§ **WORK TO DO**
The passage about Moody and his martini film gives a reason for his trip to the Yerba Buena Center for the Arts earlier this month. In one to three sentences, explain why he went.

§ **SOURCE PASSAGE**
* START *

That sort of affectation is risky in today's San Francisco, where retro went out of style some time back. But Moody, 40, was way ahead of the hipster game. He picked up his interest in the martini during the chardonnay '80s, inspired by regular trips to the Persian Aub Zam Zam bar near his home. In the years since, he's pursued a constant love affair with the martini, collecting paraphernalia, reading books, watching movies. And, of course, he was investigating. Finally, at long last, the end is near.
Moody works in the local film industry as a location scout (he's now working on Matrix 2,but he's sworn to secrecy -- sorry, dude). He directs on the side, though it's a small oeuvre he's got, consisting only of the video for the Camper Van Beethoven song "Take the Skinheads Bowling" and Olive or Twist, a 70-minute film about the history and meaning of the martini that's half fact, half fiction, and 13 years in the making. The film is all but finished, but lacks a distributor, so earlier this month Moody went to the Yerba Buena Center for the Arts to attend the International Film Financing Conference, a networking event for independent filmmakers. The conference's highlight is an afternoon of pitches, where directors and producers -- whose names are picked at random out of a fishbowl -- get to explain their great idea to a panel of steely-faced industry executives and an empathetic audience. Everyone was warned beforehand that your typical TV and film exec is probably going to say no to just about every idea -- which they did, politely shrugging off each concept tossed at them.

* END *

§ **GIVEN MATERIAL**
* START *

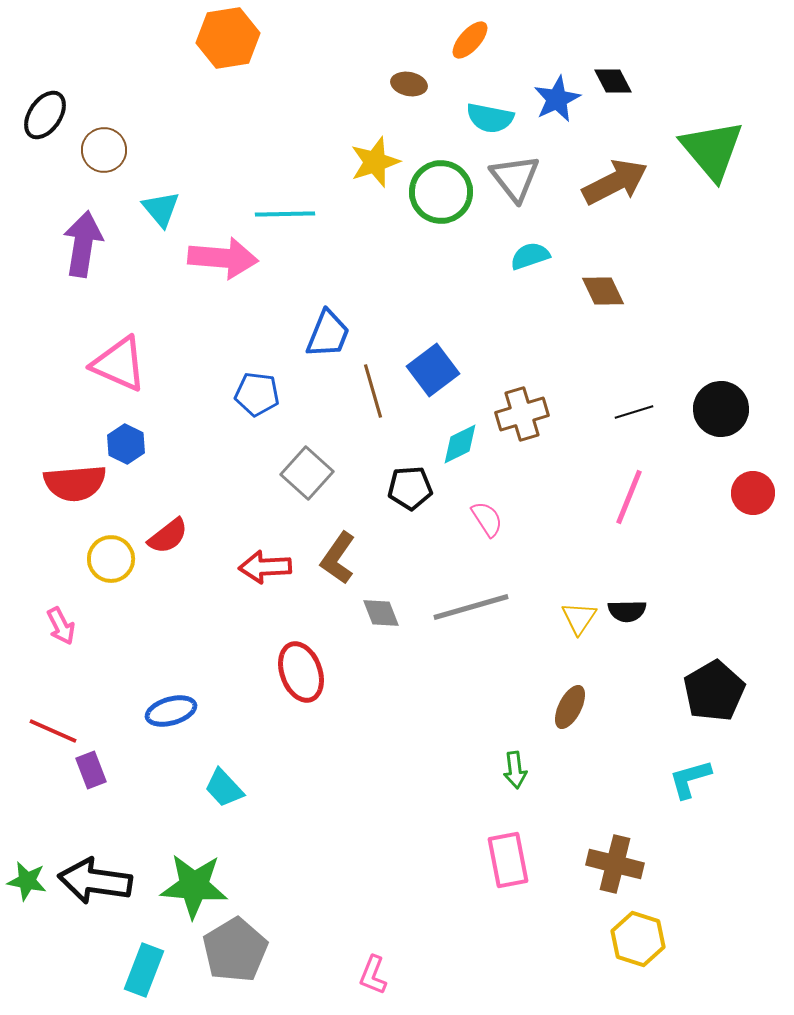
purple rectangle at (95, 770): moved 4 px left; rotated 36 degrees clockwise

* END *

§ **EXERCISE RESPONSE**
His film "Olive or Twist" was all but finished but had no distributor. So he went to attend the International Film Financing Conference, a networking event for independent filmmakers.